無線コントロールモジュールを設計するならOneNetか

ホームオートメーションの無線リモコンが気になり,屋内の無線コントローラを自作するなら,どんな方法がいいかを調べてみました.

ちょっと検索するだけでも日本国内で微弱電波および特定小電力製品として様々な製品が発売されています.共立電子の無線コントロールモジュールがAmazonで取り扱いamazon:無線コントロールモジュールがあり,これを使うのがもっとも手軽かもしれません.

これらの製品をみると,それぞれが独自に設計されていて相互運用はまず不可能そうです.同じ会社の製品を使い1対1通信させるには手軽ですが,それ以上のことをさせるのは困難です.

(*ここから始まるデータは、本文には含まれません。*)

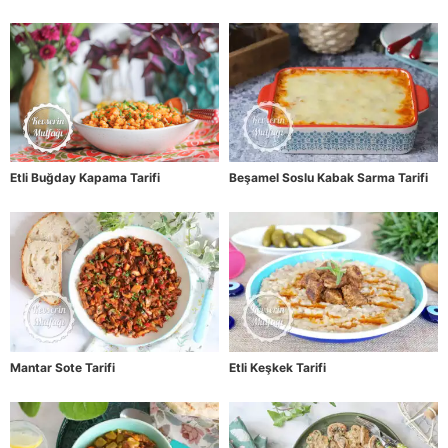
Etli Buğday Kapama Tarifi
Beşamel Soslu Kabak Sarma Tarifi
Mantar Sote Tarifi
Etli Keşkek Tarifi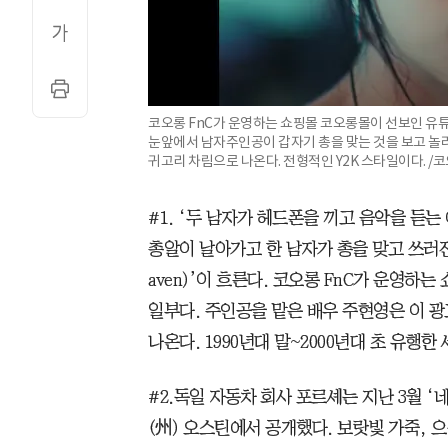
코오롱 FnC가 운영하는 쇼핑몰 코오롱몰이 선보인 유튜
눈앞에서 남자주인공이 갑자기 총을 맞는 것을 보고 놀라
귀고리 차림으로 나온다. 전형적인 Y2K 스타일이다. /코
#1. ‘두 남자가 헤드폰을 끼고 음악을 듣
총알이 날아가고 한 남자가 총을 맞고 쓰러진다
aven)’이 흐른다. 코오롱 FnC가 운영하
일부다. 주인공을 맡은 배우 주현영은 이 광
나온다. 1990년대 말~2000년대 초 유행
#2.독일 자동차 회사 포르셰는 지난 3월 ‘네
(州) 오스틴에서 공개했다. 보랏빛 가죽, 으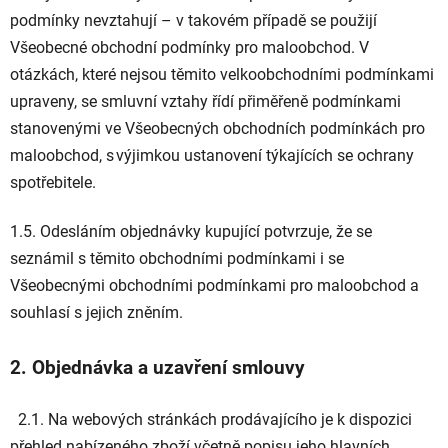
podmínky nevztahují – v takovém případě se použijí
Všeobecné obchodní podmínky pro maloobchod. V
otázkách, které nejsou těmito velkoobchodními podmínkami
upraveny, se smluvní vztahy řídí přiměřeně podmínkami
stanovenými ve Všeobecných obchodních podmínkách pro
maloobchod, s výjimkou ustanovení týkajících se ochrany
spotřebitele.
1.5. Odesláním objednávky kupující potvrzuje, že se
seznámil s těmito obchodními podmínkami i se
Všeobecnými obchodními podmínkami pro maloobchod a
souhlasí s jejich zněním.
2. Objednávka a uzavření smlouvy
2.1. Na webových stránkách prodávajícího je k dispozici
přehled nabízeného zboží včetně popisu jeho hlavních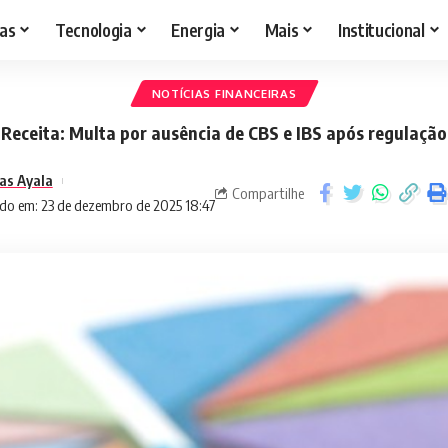
as
Tecnologia
Energia
Mais
Institucional
NOTÍCIAS FINANCEIRAS
Receita: Multa por ausência de CBS e IBS após regulação
as Ayala
Compartilhe
do em: 23 de dezembro de 2025 18:47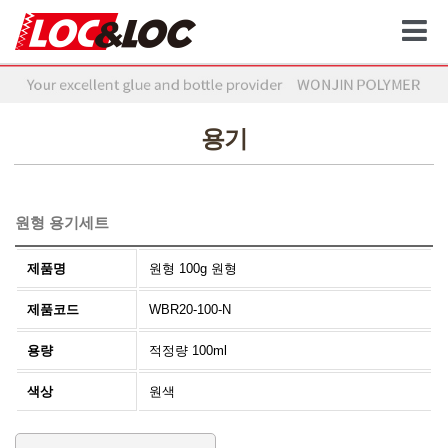
용기
원형 용기세트
제품명
원형 100g 원형
제품코드
WBR20-100-N
용량
적정량 100ml
색상
원색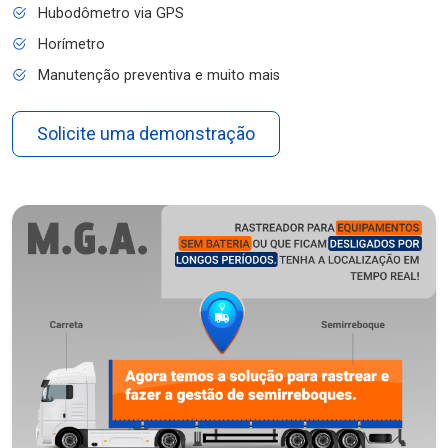
Hubodômetro via GPS
Horímetro
Manutenção preventiva e muito mais
Solicite uma demonstração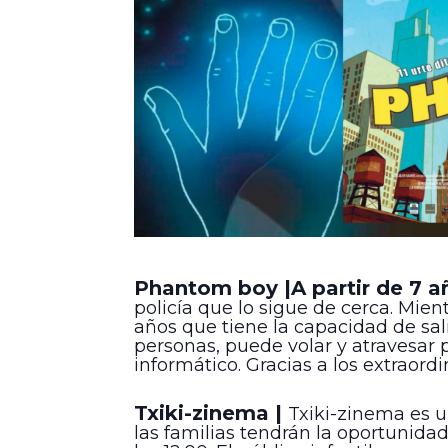
Phantom boy |A partir de 7 a
policía que lo sigue de cerca. Mien
años que tiene la capacidad de sal
personas, puede volar y atravesar 
informático. Gracias a los extraord
Txiki-zinema |
Txiki-zinema es un
las familias tendrán la oportunid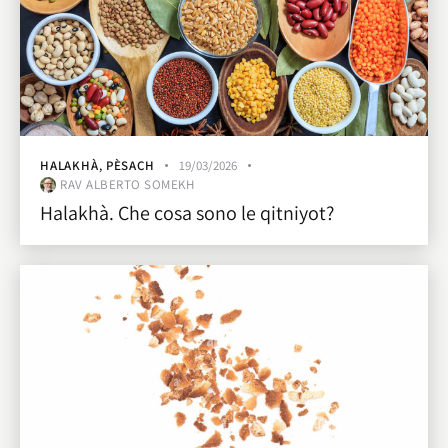
HALAKHÀ
,
PÈSACH
19/03/2026
RAV ALBERTO SOMEKH
Halakhà. Che cosa sono le qitniyot?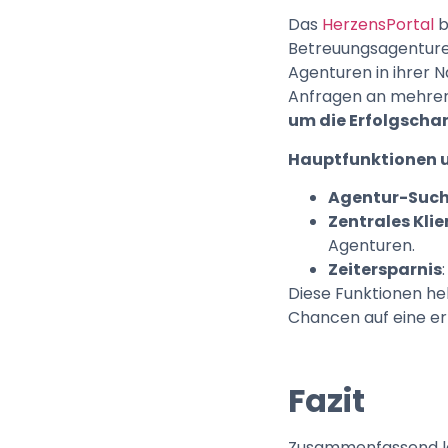
Das
HerzensPortal
b
Betreuungsagenturen
Agenturen in ihrer N
Anfragen an mehrer
um die Erfolgscha
Hauptfunktionen un
Agentur-Such
Zentrales Klie
Agenturen.
Zeitersparnis
Diese Funktionen hel
Chancen auf eine er
Fazit
Zusammenfassend läs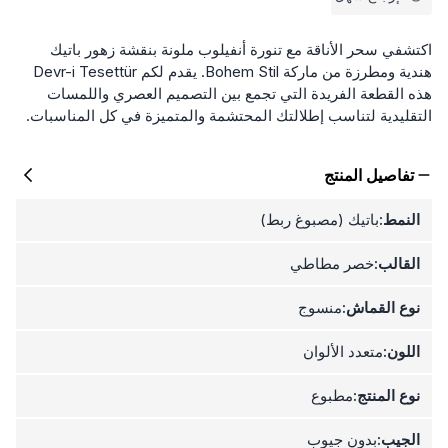
اكتشفي سحر الأناقة مع تنورة أنفيلوب ملونة بنقشة زهور باتيك
هندية ومطرزة من ماركة Bohem Stil. يقدم لكم Devr-i Tesettür
هذه القطعة الفريدة التي تجمع بين التصميم العصري واللمسات
التقليدية لتناسب إطلالتك المحتشمة والمتميزة في كل المناسبات.
تفاصيل المنتج
النمط:
باتيك (مصبوغ ربط)
القالب:
خصر مطاطي
نوع القماش:
منسوج
اللون:
متعدد الألوان
نوع المنتج:
مطبوع
الجيب:
بدون جيوب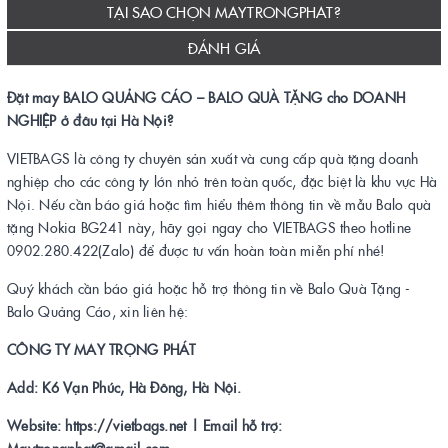
TẠI SAO CHỌN MAYTRONGPHAT?
ĐÁNH GIÁ
Đặt may BALO QUẢNG CÁO – BALO QUÀ TẶNG cho DOANH
NGHIỆP ở đâu tại Hà Nội?
VIETBAGS là công ty chuyên sản xuất và cung cấp quà tặng doanh
nghiệp cho các công ty lớn nhỏ trên toàn quốc, đặc biệt là khu vực Hà
Nội. Nếu cần báo giá hoặc tìm hiểu thêm thông tin về mẫu Balo quà
tặng Nokia BG241 này, hãy gọi ngay cho VIETBAGS theo hotline
0902.280.422(Zalo) để được tư vấn hoàn toàn miễn phí nhé!
Quý khách cần báo giá hoặc hỗ trợ thông tin về Balo Quà Tặng -
Balo Quảng Cáo, xin liên hệ:
CÔNG TY MAY TRỌNG PHÁT
Add: K6 Vạn Phúc, Hà Đông, Hà Nội.
Website: https://vietbags.net | Email hỗ trợ:
Maytrongphat@gmail.com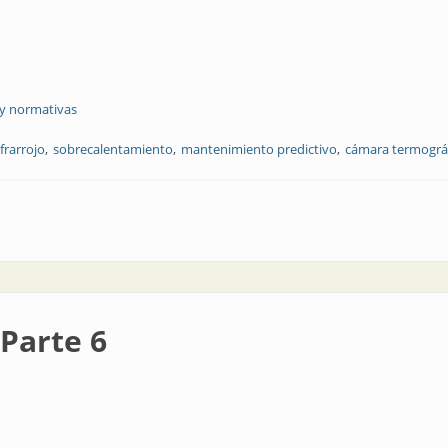
 y normativas
nfrarrojo
sobrecalentamiento
mantenimiento predictivo
cámara termográ
 instalaciones eléctricas
 Parte 6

そこで自作向きの無線モジュールの設計情報を探したところ,通信プロトコルなどの仕様とハードウェアとソフトウェアの設計例をオープンソースで公開しているプロジェクトhttp://www.one-net.info/がありました.
ライセンスはBSDライセンスですから,(GPLと違い)この設計情報を元に開発してもソースコードの公開義務が生じませんから,使いやすいプロジェクトでしょう.

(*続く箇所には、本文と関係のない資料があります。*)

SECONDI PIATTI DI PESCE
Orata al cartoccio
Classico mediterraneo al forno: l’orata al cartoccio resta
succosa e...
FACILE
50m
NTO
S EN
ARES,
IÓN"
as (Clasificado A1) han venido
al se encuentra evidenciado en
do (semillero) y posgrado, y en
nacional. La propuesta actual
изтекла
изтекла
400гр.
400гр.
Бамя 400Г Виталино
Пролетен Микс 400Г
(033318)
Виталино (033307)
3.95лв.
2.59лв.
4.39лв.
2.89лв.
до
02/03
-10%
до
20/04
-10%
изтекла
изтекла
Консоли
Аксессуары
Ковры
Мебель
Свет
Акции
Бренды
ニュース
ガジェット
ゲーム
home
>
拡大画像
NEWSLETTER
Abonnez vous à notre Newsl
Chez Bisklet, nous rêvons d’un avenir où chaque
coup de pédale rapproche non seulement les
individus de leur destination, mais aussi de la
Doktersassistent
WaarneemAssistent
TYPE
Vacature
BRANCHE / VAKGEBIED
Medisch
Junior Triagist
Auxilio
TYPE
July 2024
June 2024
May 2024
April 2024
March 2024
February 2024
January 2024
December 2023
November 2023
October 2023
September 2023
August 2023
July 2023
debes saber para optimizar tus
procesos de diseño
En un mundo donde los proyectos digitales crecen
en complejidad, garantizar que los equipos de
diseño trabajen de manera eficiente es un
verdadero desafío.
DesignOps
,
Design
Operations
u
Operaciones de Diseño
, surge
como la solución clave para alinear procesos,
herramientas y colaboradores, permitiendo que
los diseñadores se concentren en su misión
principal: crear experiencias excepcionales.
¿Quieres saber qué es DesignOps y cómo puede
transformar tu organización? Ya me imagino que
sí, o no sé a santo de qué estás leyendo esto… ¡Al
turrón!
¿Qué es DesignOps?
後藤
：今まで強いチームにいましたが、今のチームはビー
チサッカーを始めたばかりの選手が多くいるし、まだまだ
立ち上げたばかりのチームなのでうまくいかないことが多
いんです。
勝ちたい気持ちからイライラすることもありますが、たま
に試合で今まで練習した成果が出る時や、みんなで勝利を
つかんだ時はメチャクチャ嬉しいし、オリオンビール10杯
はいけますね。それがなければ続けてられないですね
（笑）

IDを登録するだけで個人でもファイルを参照できたので,ざっと仕様書を見てみました.データ転送レートは生であれば最低38.4kbpsあります.周波数は,アメリカであれば902~928MHzのISM帯,変調はFSK,通信距離は屋外で500m程度,トポロジーはメッシュとスターおよび1対1が構築可能で,メッシュであれば通信領域を拡大できるそうです.
パケットのペイロードの定義をみると,温度,湿度,圧力などの物理量に加えて,ホームオートメーションに広く使われている通信規格X10とINSTEONも記載があります.家庭内で簡単に使える無線通信規格を意識して作られているのかと思います.

これが$1~2のコストで作れるのですから,かなりお手軽で採用したくなります.ただ日本国内での使用のネックになるのが周波数.仕様書にはアメリカとヨーロッパでの使用周波数のみが書かれています.そしてアメリカでOneNetに使用する902~928MHzは日本では自由には使用できない周波数帯です.日本国内では,使用する周波数をどこにするかを解決しないと使えないこと,そして使用する周波数が違えばアメリカ向けと日本向けの製品では相互運用できないこと,が問題になりそうです.

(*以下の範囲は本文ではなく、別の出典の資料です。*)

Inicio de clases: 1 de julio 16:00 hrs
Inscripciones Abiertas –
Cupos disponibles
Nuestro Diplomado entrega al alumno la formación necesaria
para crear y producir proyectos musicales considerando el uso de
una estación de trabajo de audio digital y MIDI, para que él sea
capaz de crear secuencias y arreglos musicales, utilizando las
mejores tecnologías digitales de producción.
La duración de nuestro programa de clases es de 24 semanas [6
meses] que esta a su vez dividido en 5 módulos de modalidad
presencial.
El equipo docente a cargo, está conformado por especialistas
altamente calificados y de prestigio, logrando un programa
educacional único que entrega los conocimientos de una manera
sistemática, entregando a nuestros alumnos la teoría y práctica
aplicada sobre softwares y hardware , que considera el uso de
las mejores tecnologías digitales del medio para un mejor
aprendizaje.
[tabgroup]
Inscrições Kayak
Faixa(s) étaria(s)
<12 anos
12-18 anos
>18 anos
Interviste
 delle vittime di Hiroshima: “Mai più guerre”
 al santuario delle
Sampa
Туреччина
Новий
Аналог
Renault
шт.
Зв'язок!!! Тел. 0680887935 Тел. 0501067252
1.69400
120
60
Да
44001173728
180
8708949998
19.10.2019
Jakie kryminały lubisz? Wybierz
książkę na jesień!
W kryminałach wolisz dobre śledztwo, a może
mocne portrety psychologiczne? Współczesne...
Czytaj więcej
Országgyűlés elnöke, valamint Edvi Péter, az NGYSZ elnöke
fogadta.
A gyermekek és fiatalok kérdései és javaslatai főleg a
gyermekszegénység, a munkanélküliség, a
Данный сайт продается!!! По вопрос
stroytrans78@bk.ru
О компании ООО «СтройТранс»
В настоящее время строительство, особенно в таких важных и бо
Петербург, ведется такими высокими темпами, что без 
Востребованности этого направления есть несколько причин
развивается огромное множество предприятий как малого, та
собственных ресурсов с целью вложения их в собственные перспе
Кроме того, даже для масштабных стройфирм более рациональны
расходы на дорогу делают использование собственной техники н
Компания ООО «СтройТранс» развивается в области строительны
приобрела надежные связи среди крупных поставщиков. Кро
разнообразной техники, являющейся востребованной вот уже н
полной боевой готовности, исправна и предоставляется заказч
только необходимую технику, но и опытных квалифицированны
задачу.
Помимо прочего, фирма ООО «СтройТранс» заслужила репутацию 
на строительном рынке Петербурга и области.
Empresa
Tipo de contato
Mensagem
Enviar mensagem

お手軽で安価な無線通信規格にZigBeeなどがありますが,こちらはさっぱり普及しません.OneNetのようなオープンな技術ならばお手軽に普及できそうなのに,周波数の問題で使えないのがとても残念です.(規格にアメリカとヨーロッパしかないのって,その他の国は日本を含めて市場として相手にされていなのかと思いますが.)